Entendemos por dogma una verdad que pertenece al campo de la fe o de la moral, que ha sido revelada por Dios, transmitida desde los apóstoles ya sea a través de la Escritura, ya sea a través de la Tradición, y propuesta por la Iglesia para su aceptación por parte de los fieles. En otras palabras podemos decir que “dogma” es una verdad revelada definida por la Iglesia.
Una verdad revelada se convierte en dogma cuando es propuesta por la Iglesia por medio de su Magisterio ordinario o su oficio de enseñar. El concepto de dogma, entonces, abarca una doble relación: con la revelación divina y con la enseñanza autorizada de la Iglesia. Toda doctrina definida por la Iglesia como algo contenido en la revelación se debe aceptar como algo formalmente revelado. Entonces, a partir de la definición del dogma de parte de la Iglesia, una vez que nuestra mente ha aceptado que Él nos habla, quedamos obligados a dar a Dios el honor de nuestro asentimiento a la verdad revelada.
Al hablar del dogma presuponemos la aceptación de la doctrina de la infalibilidad del oficio de enseñar de la Iglesia y del Pontífice Romano. Ahora pues, tomemos en cuenta estos dos puntos:
• La interpretación de la Escritura no está basada en el criterio individual, sino que la Iglesia y el Sumo Pontífice han sido revestidos por Dios con el privilegio de la infalibilidad para poder llevar a cabo su función como maestros universales en las esferas de la fe y de lo moral.

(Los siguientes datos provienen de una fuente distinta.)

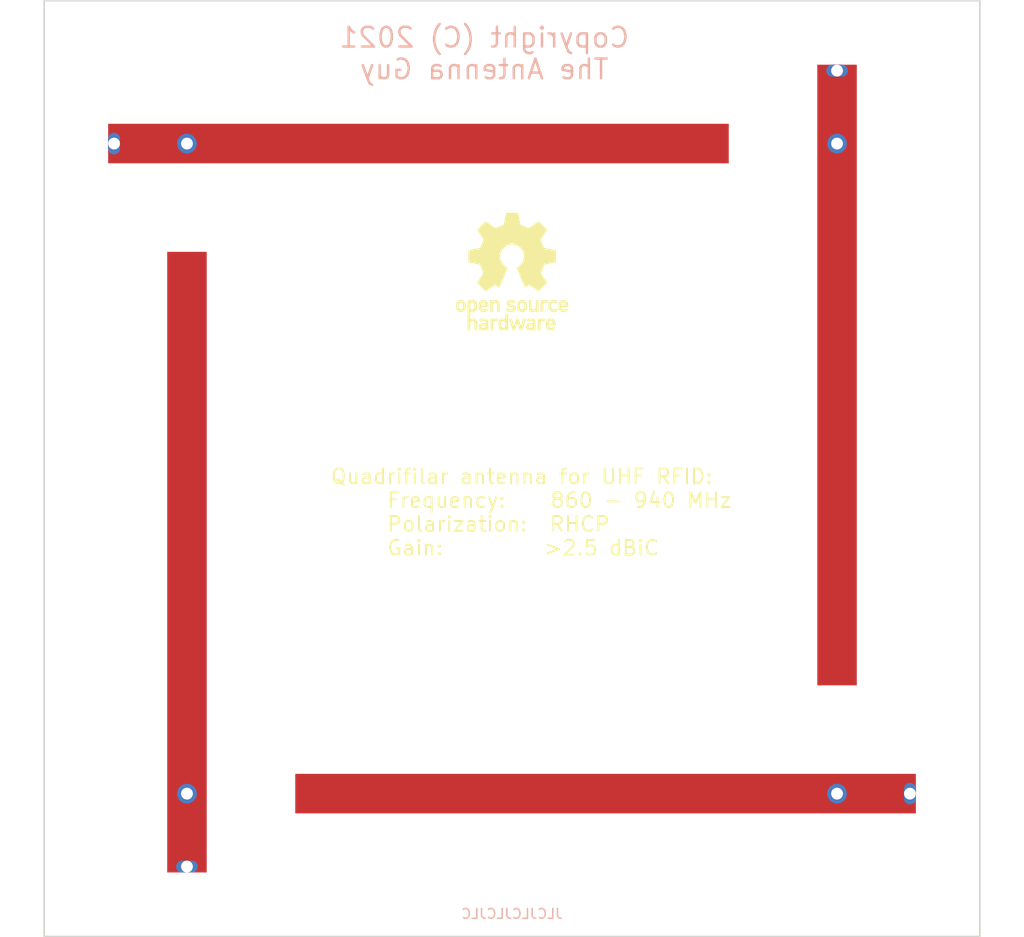
<source format=kicad_pcb>
(kicad_pcb (version 20211014) (generator pcbnew)

  (general
    (thickness 1.6)
  )

  (paper "A4")
  (title_block
    (title "Quadrifilar antenna for UHF RFID - Part A")
    (rev "1.0")
    (company "The Antenna Guy")
  )

  (layers
    (0 "F.Cu" signal)
    (31 "B.Cu" signal)
    (32 "B.Adhes" user "B.Adhesive")
    (33 "F.Adhes" user "F.Adhesive")
    (34 "B.Paste" user)
    (35 "F.Paste" user)
    (36 "B.SilkS" user "B.Silkscreen")
    (37 "F.SilkS" user "F.Silkscreen")
    (38 "B.Mask" user)
    (39 "F.Mask" user)
    (40 "Dwgs.User" user "User.Drawings")
    (41 "Cmts.User" user "User.Comments")
    (42 "Eco1.User" user "User.Eco1")
    (43 "Eco2.User" user "User.Eco2")
    (44 "Edge.Cuts" user)
    (45 "Margin" user)
    (46 "B.CrtYd" user "B.Courtyard")
    (47 "F.CrtYd" user "F.Courtyard")
    (48 "B.Fab" user)
    (49 "F.Fab" user)
  )

  (setup
    (pad_to_mask_clearance 0)
    (pcbplotparams
      (layerselection 0x00010fc_ffffffff)
      (disableapertmacros false)
      (usegerberextensions false)
      (usegerberattributes true)
      (usegerberadvancedattributes true)
      (creategerberjobfile true)
      (svguseinch false)
      (svgprecision 6)
      (excludeedgelayer true)
      (plotframeref false)
      (viasonmask false)
      (mode 1)
      (useauxorigin false)
      (hpglpennumber 1)
      (hpglpenspeed 20)
      (hpglpendiameter 15.000000)
      (dxfpolygonmode true)
      (dxfimperialunits true)
      (dxfusepcbnewfont true)
      (psnegative false)
      (psa4output false)
      (plotreference true)
      (plotvalue true)
      (plotinvisibletext false)
      (sketchpadsonfab false)
      (subtractmaskfromsilk false)
      (outputformat 1)
      (mirror false)
      (drillshape 1)
      (scaleselection 1)
      (outputdirectory "")
    )
  )

  (net 0 "")
  (net 1 "Net-(AE1-Pad4)")
  (net 2 "Net-(AE1-Pad3)")
  (net 3 "Net-(AE1-Pad2)")
  (net 4 "Net-(AE1-Pad1)")
  (net 5 "Net-(AE1-Pad8)")
  (net 6 "Net-(AE1-Pad7)")
  (net 7 "Net-(AE1-Pad6)")
  (net 8 "Net-(AE1-Pad5)")

  (footprint "Quadrifilar_antenna:radiation_elements" (layer "F.Cu") (at 168.148 92.456))

  (footprint "Symbol:OSHW-Logo_11.4x12mm_SilkScreen" (layer "F.Cu") (at 167.738 71.706))

  (footprint "MountingHole:MountingHole_3.2mm_M3" (layer "F.Cu") (at 125.238 134.206))

  (footprint "MountingHole:MountingHole_3.2mm_M3" (layer "F.Cu") (at 125.238 49.206))

  (footprint "MountingHole:MountingHole_3.2mm_M3" (layer "F.Cu") (at 210.238 49.206))

  (footprint "MountingHole:MountingHole_3.2mm_M3" (layer "F.Cu") (at 210.238 134.206))

  (footprint "MountingHole:MountingHole_3.2mm_M3" (layer "F.Cu") (at 153.238 76.206))

  (footprint "MountingHole:MountingHole_3.2mm_M3" (layer "F.Cu") (at 182.238 107.206))

  (footprint "Quadrifilar_antenna:partB" (layer "F.Cu") (at 197.1802 135.255))

  (footprint "Quadrifilar_antenna:partC" (layer "F.Cu") (at 198.6802 135.255))

  (gr_line (start 120.238 139.206) (end 120.238 44.206) (layer "Edge.Cuts") (width 0.15) (tstamp 42511596-3610-4a79-b0cd-9ec3507eeac5))
  (gr_line (start 215.238 44.206) (end 215.238 139.206) (layer "Edge.Cuts") (width 0.15) (tstamp 47f07e37-7cb7-469f-8f6d-d2a7bafdbe70))
  (gr_line (start 120.238 44.206) (end 215.238 44.206) (layer "Edge.Cuts") (width 0.15) (tstamp 68115448-fc23-4c1b-91db-c1d63c685f2a))
  (gr_line (start 215.238 139.206) (end 120.238 139.206) (layer "Edge.Cuts") (width 0.15) (tstamp 6d0875f1-79b3-49f8-afcf-82fd7b145590))
  (gr_text "JLCJLCJLCJLC" (at 167.738 136.906) (layer "B.SilkS") (tstamp 1ea92e42-a473-4e59-9d14-825b60effa61)
    (effects (font (size 1 1) (thickness 0.15)) (justify mirror))
  )
  (gr_text "Copyright (C) 2021\nThe Antenna Guy" (at 164.92 49.55) (layer "B.SilkS") (tstamp 5ceab186-d928-4ed7-abd9-c2b1d0ab0ae5)
    (effects (font (size 2 2) (thickness 0.25)) (justify mirror))
  )
  (gr_text "Quadrifilar antenna for UHF RFID:\n     Frequency:    860 - 940 MHz\n     Polarization:  RHCP\n     Gain:         >2.5 dBiC\n\n" (at 149.23 97.34) (layer "F.SilkS") (tstamp fb88145d-b8ac-4813-99d1-11e6c6309a1e)
    (effects (font (size 1.5 1.5) (thickness 0.2)) (justify left))
  )

)

</source>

Esta necesidad lógica constituye un argumento irrefutable de que los dogmas definidos y enseñados por la Iglesia son las verdades contenidas en la revelación divina.

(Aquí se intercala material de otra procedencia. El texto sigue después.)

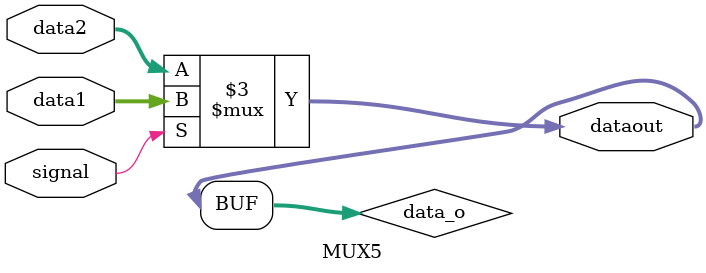
<source format=v>
module MUX5(
  data1,
  data2,
  signal,
  dataout,
);

input[31:0] data1;
input[31:0] data2;
input signal;
output[31:0] dataout;

reg[31:0] data_o;

always@(*)
begin
  if(signal)
    data_o =  data1;
  else
    data_o = data2;
end

assign dataout = data_o;

endmodule



</source>
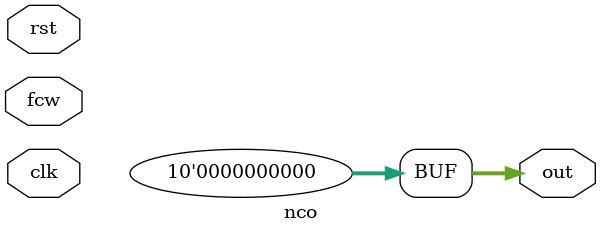
<source format=v>
module nco(
    input clk,
    input rst,
    input [23:0] fcw,
    output [9:0] out
);
    assign out = 0;
endmodule

</source>
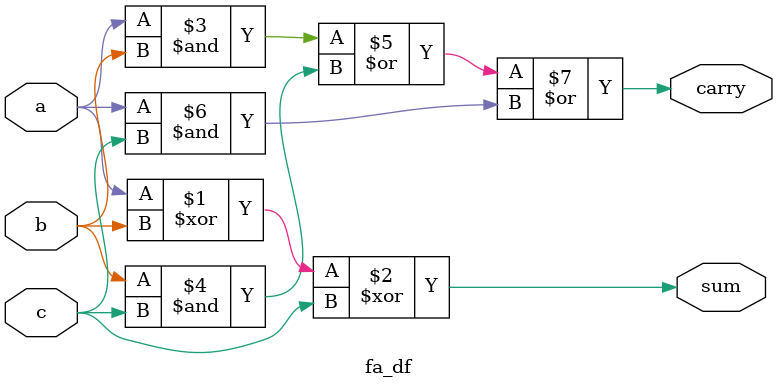
<source format=v>
`timescale 1ns / 1ps
module fa_df(a,b,c,sum,carry);
input a,b,c;
output sum,carry;

assign sum = a^b^c;
assign carry = (a&b | b&c | a&c);

endmodule

</source>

• La fe católica sostiene que existen y existirán verdades eternamente inmutables como las que afirman que hay tres Personas en un solo Dios, que Cristo murió por nosotros, que resucitó de entre los muertos, que fundó la Iglesia, que instituyó los sacramentos. Podemos distinguir entre las verdades en si mismas y el lenguaje en el que estas se expresan. Puede ser que el significado pleno de ciertas verdades reveladas emerja sólo paulatinamente, pero la verdad permanece siempre. Puede variar el lenguaje, o puede ser que éste sea usado con diferente significado, pero siempre se podrá llegar a saber qué sentido se les dio en el pasado a las palabras.
Las verdades reveladas que componen la definición de nuestra doctrina de la fe son el sello característico del nuestro ser como católicos.
“El Pueblo Católico” agradece a Mons. Jorge De los Santos por sus respuestas.